Ausberry instituted the church’s Antioch Bible Institute 22 years ago in conjunction with Liberty University, since awarding nearly 100 certificates in biblical studies.
The institute, with 15 current students, entails a three-year, six-semester curriculum encompassing 98 lessons each in New Testament, Old Testament and systematic theology. Several graduates subsequently enrolled in seminary studies and one is now pastor of a nearby Southern Baptist church. The institute also has enrolled students from a couple of nearby churches.
The National African American Fellowship under Ausberry’s leadership, Pitman noted, “continues to strive for increasing African American representation and involvement in Southern Baptist life, including missions, evangelism and church planting. Most recently, NAAF directed intentional support for strengthening and ministering to the churches in the Virgin Islands that had been adversely affected by Hurricanes Irma and Maria. In all of this, I see the hand of a brother committed to the gospel and to leading people well to impact the world for the same gospel.”
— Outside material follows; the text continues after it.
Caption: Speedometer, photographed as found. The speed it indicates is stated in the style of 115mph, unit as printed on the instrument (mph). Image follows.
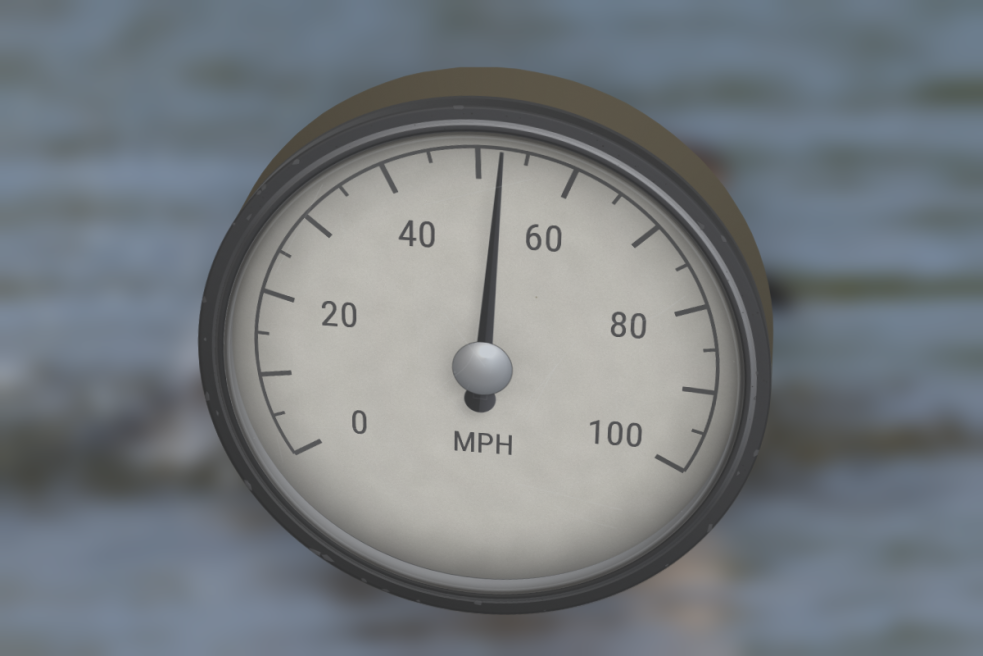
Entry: 52.5mph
With NAMB, Ausberry also is an assessor on the mission board’s Send Network Assessment team in the capital region.
Ausberry holds doctor of ministry and Th.M. degrees in preaching from Gordon-Conwell Theological Seminary in South Hamilton, Mass.; an M.Div. from Virginia Union University’s Samuel Dewitt Proctor School of Theology; an undergraduate degree from James Madison University in Virginia; and a certificate in Christian apologetics from Biola University in California.
Ausberry and his wife of 39 years, Robyn, have three children and two grandchildren.
To date, Ausberry is the lone nominee for SBC first vice president to be elected during the convention’s June 11-12 annual meeting in Birmingham, Ala. Noe Garcia, pastor of North Phoenix Baptist Church, is the lone nominee for second vice president.